Ironing and pressing
- TEST, TEST and TEST again. Delicate nylon lace will shrivel the moment your iron’s temperature tips over the low melting point. Place the tip of the iron on a hem on the inside to test.
- I’ve found real wool can take a good bit of heat and even some steam, but still, test first.
- Rather than ironing 70s trousers flat on the front and back, fold them so that they have a crease down the front to create an authentic 70s look.
- Avoid creating a flat look when you iron skirts and the bottom of dresses. Iron them carefully so that you never create a fold in the fabric. This way they hang nicely.
- Press plastic items under heavy books, rather than trying to iron them. This works well for Sindy’s “Shopping in the Rain” raincoat and headscarf.
You will need to leave them to press for some time though. I’m not sure what the minimum time would be, but I did this with a headscarf and left it for a few weeks.
I have managed to iron a plastic raincoat by placing a layer of thick paper towel over the top.
- Watch out for any printed, ‘plasticy’ imagery on the front of T-shirts. This applies more to later doll’s clothes than vintage Sindy but good to know. Iron around the image otherwise it will melt off.
- Try a (human size) ‘sleeve ironing board‘. It is much smaller than a full size ironing board at around 10cm wide and great for doll’s clothes. You can rest it on top of your regular ironing board.
Post wash and storage
- After washing, does your item still have a mouldy smell?
Take a large spoonful of cat litter, put it in a muslin bag and place the item of clothing in a sealed plastic bag, with the cat litter pouch. The cat litter is designed to absorb odours and will ‘pull’ the smell out of the clothing. It is a bit dusty so you might need to brush the clothes down later.
Sunshine can help, but too much can fade bright colours.
- Use moth balls or related products to protect from clothes moths. These days they don’t have such a bad smell as they used to.
I recently discovered Rentokil Moth Papers which last for 6 months, don’t smell and can be cut into smaller strips (to save on expense).
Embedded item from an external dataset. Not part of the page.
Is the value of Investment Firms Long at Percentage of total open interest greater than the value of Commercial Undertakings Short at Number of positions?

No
They’re really good for poking underneath clothing on dolls you want to display.
- To store, you can of course, hang your Sindy doll clothes inside one of her own wardrobes, or on a Sindy clothes rail.
- Many collectors like to put each outfit together in a sealed and labelled, airtight plastic bag.
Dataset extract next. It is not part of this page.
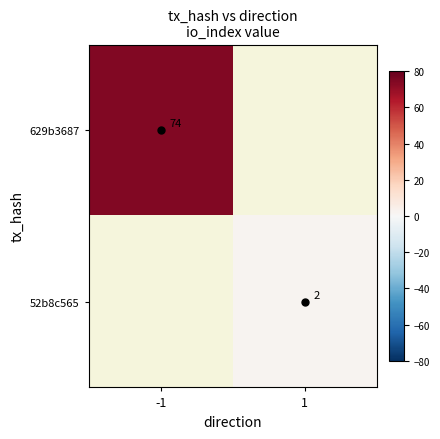

At how many categories does at least one series exceed 65?

1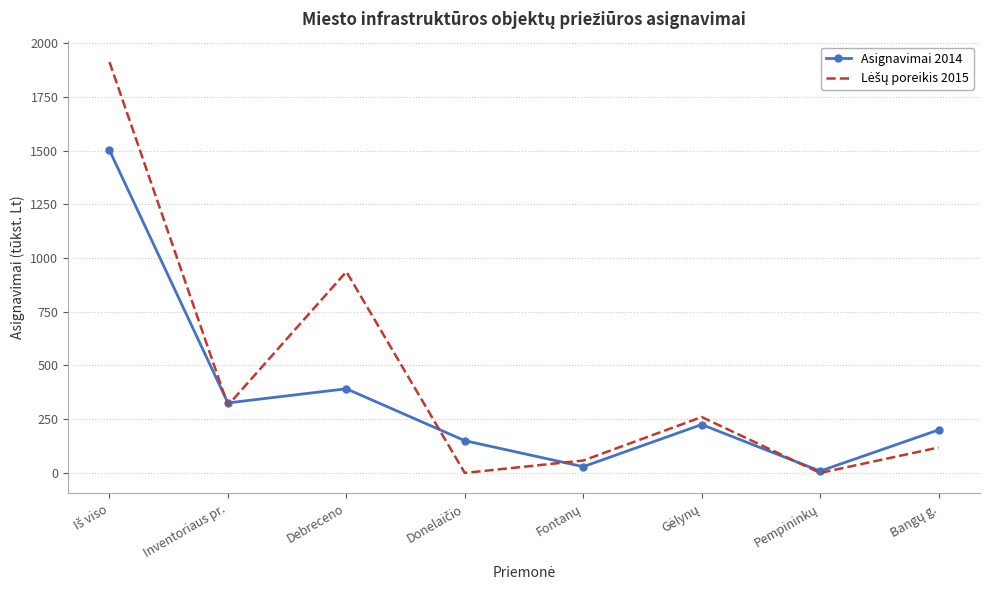

What is the greatest value displayed?

1911.6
- Store flat if bagged, to prevent them rumpling up.
- Keep out of direct sunlight.
- Keep away from damp.
Don’t store in a cold or humid room, especially near a wall (as condensation can collect between the wall and the storage box). Even a regular indoor room or cupboard can be humid. I live in a an old Victorian terrace and the cupboards get rather humid and mould can suddenly appear. So I keep all the doll clothes in the airiest place in my home that I possibly can.